The recent drowning of a toddler in Bryansk has turned national attention to the city's decrepit sewer system. But Russia’s infrastructure problems are nationwide. At least 10 cave-ins – like the one that killed 18-month-old Kiril Didenko – have occurred in the past two years.


Earlier this month, Tatyana Didenko, 26, was strolling down the sidewalk in the southwestern Russian city of Bryansk, pushing her toddler son in his stroller. Suddenly, the ground below her feet gave way, dropping the mother and 18-month-old Kiril into a fetid abyss.

By her own account, Tatyana fell about 20 meters with the stroller into a sewer pipe. Fighting a strong current, she forced her way back to the opening and thus barely avoided being sucked deeper into the sewer system and drowning. Standing nearby were several people who knew the woman. They called her husband, Vladimir Didenko, the ranking lieutenant on the local police force, who was working about three kilometers away.

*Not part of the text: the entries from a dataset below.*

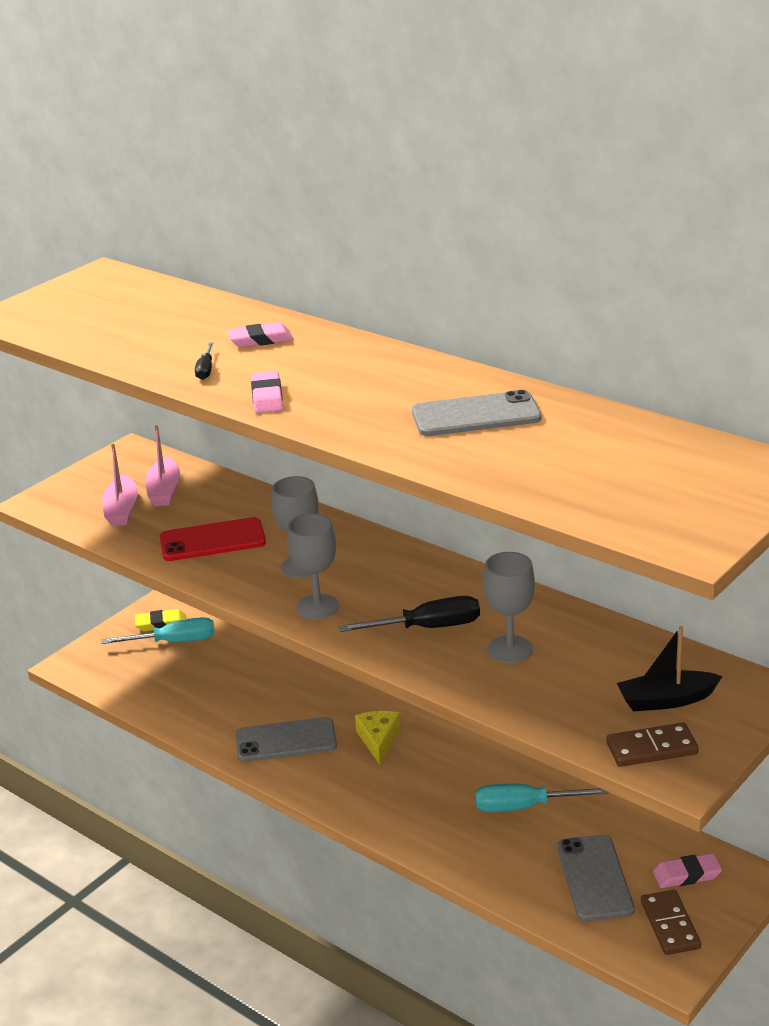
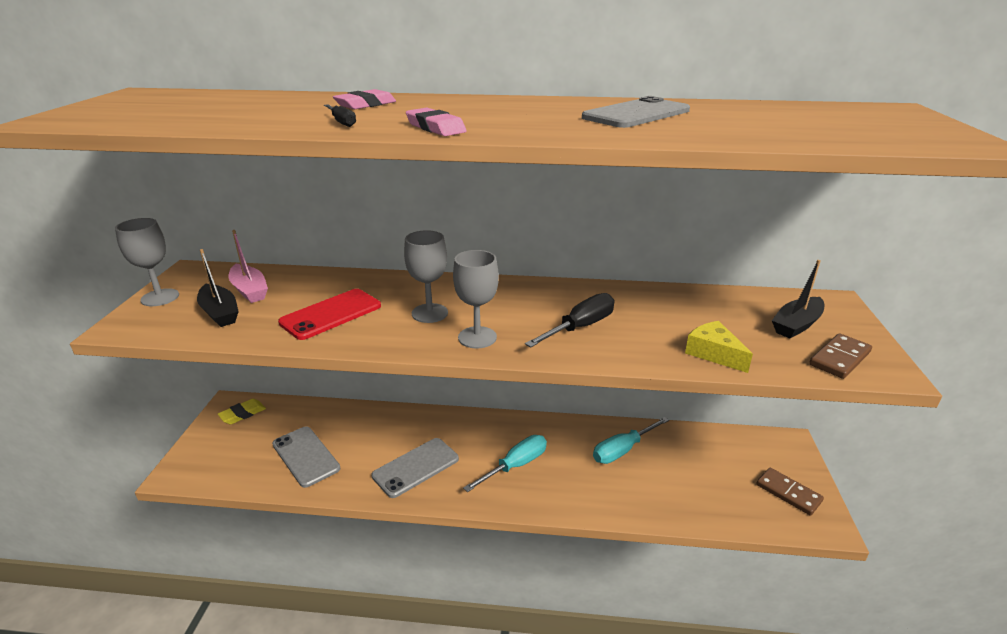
camera: 35 degrees left, 0 degrees up
(122, 510) = (220, 313): pink boat -> black boat
(174, 642) = (264, 424): turquoise screwdriver -> turquoise screwdriver (516, 465)
(378, 740) = (484, 441): yellow cheese -> yellow cheese (713, 353)
(510, 649) = (656, 324): grey goblet -> grey goblet (160, 297)
(594, 878) = (714, 481): grey phone -> grey phone (306, 456)
(687, 875) = (758, 455): pink eraser -> none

He arrived minutes later. On his way, Vladimir stopped other drivers, looking for ropes. When he arrived at the scene, he secured himself with the ropes and went in to pull out his wife. A couple minutes later, the rescue operation finally succeeded, and Tatyana, with the stroller she was still holding, was pulled to freedom. Only when she was freed from the sewer did she realize her son, Kiril, was no longer in the stroller.

For the next 27 hours, 16 special brigades, around 500 people in total, searched for the child in 59 different manholes along the eight-kilometer-long sewer system. At around 5 p.m. the following day Kiril’s lifeless body finally appeared.